Al día siguiente yo tenía que ir a Montecaín a recoger los billetes que nos había estado tramitando un amigo de Antonio. Viajar no era cosa fácil en la posguerra, pero con paciencia y amistades se conseguían cosas. Celia estaba enloquecida con la idea del transatlántico que nos llevaría a Nueva York y el avión que después tomaríamos para pasar unos días en las cataratas del Niágara. Quería venir conmigo a Montecaín a recoger los billetes y los dos sabíamos, aunque nunca lo habíamos puesto en palabras explícitas, que aprovecharíamos las tres horas que nos quedaban hasta el próximo tren para escondernos en un hotel discreto del que me habían hablado. Pero no podíamos ir juntos a Montecaín y arriesgarnos a ser la comidilla del pueblo días antes de la boda, de modo que decidimos que ella iría delante con Margarita, con la excusa de algo del ajuar, y yo me reuniría después con ella mientras mi madre daba una vuelta por las tiendas. Ellas tomarían el correo de la mañana y yo iría más tarde en autobús.
Me sorprendió la cantidad de gente que esperaba en la parada, bajo la lluvia, cargada con cestas y paquetes atados con cordel.
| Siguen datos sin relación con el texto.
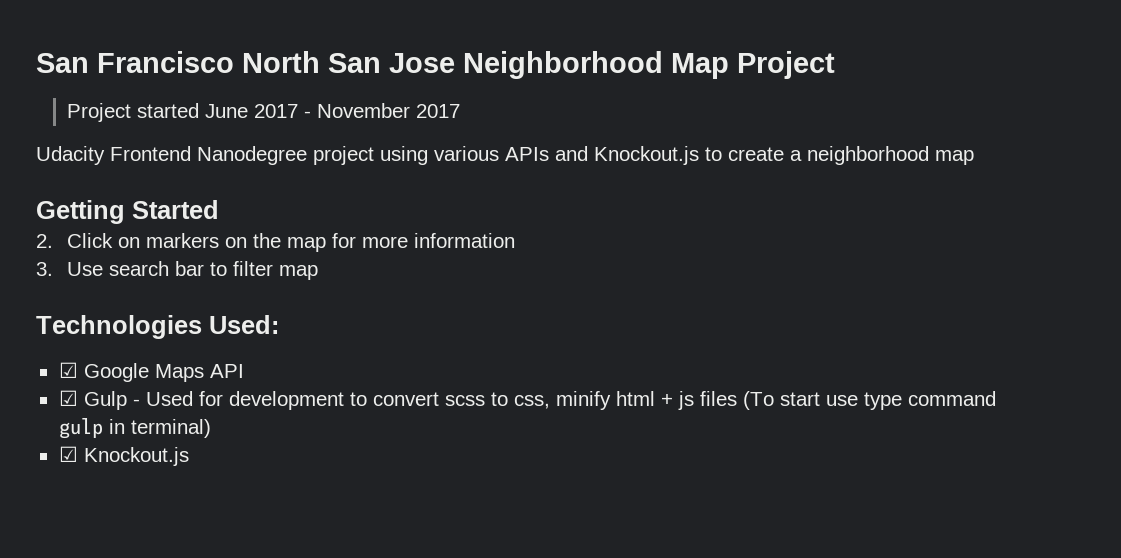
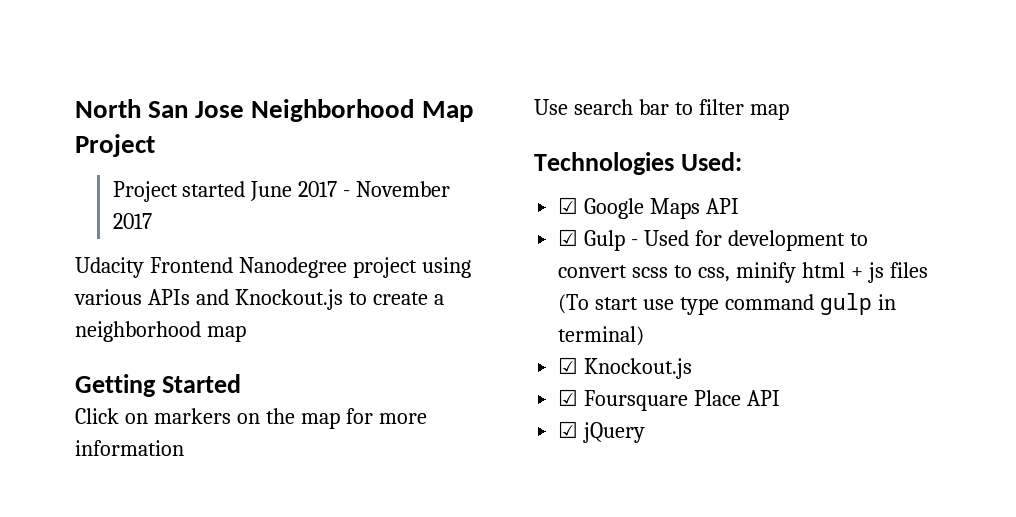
[36,51,234,73] San Francisco -> (75, 108) none
[36,234,53,248] 2. -> (241, 383) none
[36,262,53,276] 3. -> (184, 448) none
(189, 456) none -> [558,389,781,411] [558,421,646,443] // ☑ Foursquare Place API // ☑ jQuery

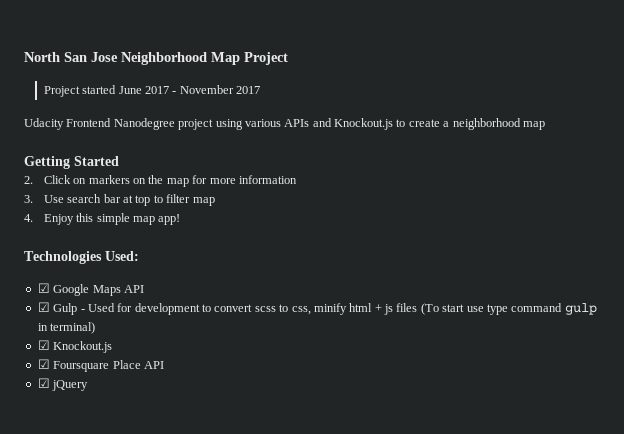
(241, 383) none -> [24,176,33,184] 2.
(184, 448) none -> [24,195,33,203] 3.
(669, 107) none -> [123,195,151,206] at top
(789, 111) none -> [24,213,181,225] // 4. Enjoy this simple map app!

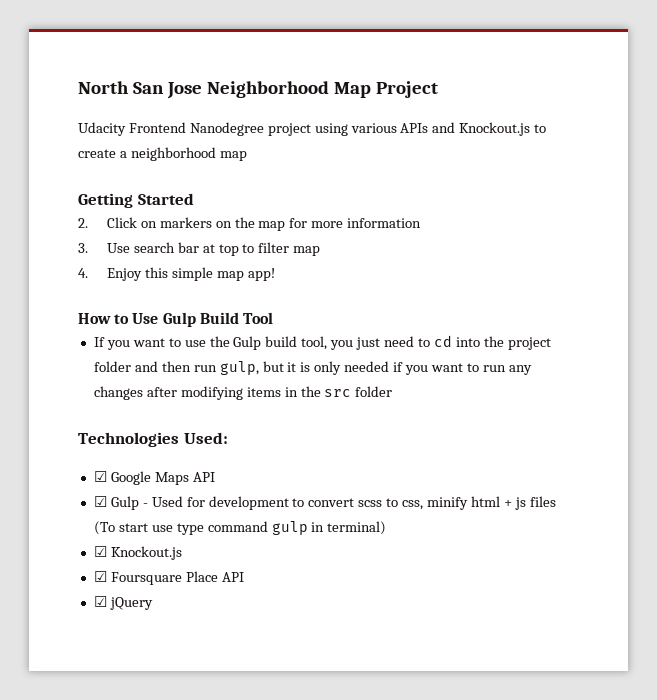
[43,85,261,97] // Project started June 2017 - November 2017 -> (438, 89) none
(181, 219) none -> [78,312,273,327] [93,335,551,350] [93,361,532,375] [93,386,393,400] // How to Use Gulp Build Tool // If you want to use the Gulp build tool, you just need to cd into the project folder and then run gulp, but it is only needed if you want to run any changes after modifying items in the src folder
Llevaba un maletín para disimular un bolso de plexiglás que pensaba regalarle a Celia, el dinero y los documentos de mi época. Atrás quedaba, en la habitación del Sandalio, el traje de novio que muchos años antes vería colgado en el armario de la habitación de Celia y que ella me dijo que había sido el traje de boda de su padre.
Conseguí un asiento en un autobús renqueante, rebosante de soldados y labriegos, y me senté, después de haberle ofrecido el puesto a varias mujerucas de pañuelo a la cabeza y toquilla de lana por los hombros, que me miraron incrédulas e insistieron en quedarse de pie: «Total, nos bajamos ahí delante». Acomodé la cabeza contra la ventanilla y, sin darme cuenta, me quedé dormido. Las carcajadas y la música me devolvieron a la realidad.
Tuve que guiñar los ojos varias veces hasta convencerme de que estaba despierto. La película de vídeo sonaba a todo volumen. Los demás viajeros, casi todos estudiantes y mujeres bien vestidas, se preparaban para bajar en la ciudad universitaria e industrial más importante de Umbría. El periódico que alguien había abandonado en el asiento contiguo decía que era el 20 de diciembre de 1999.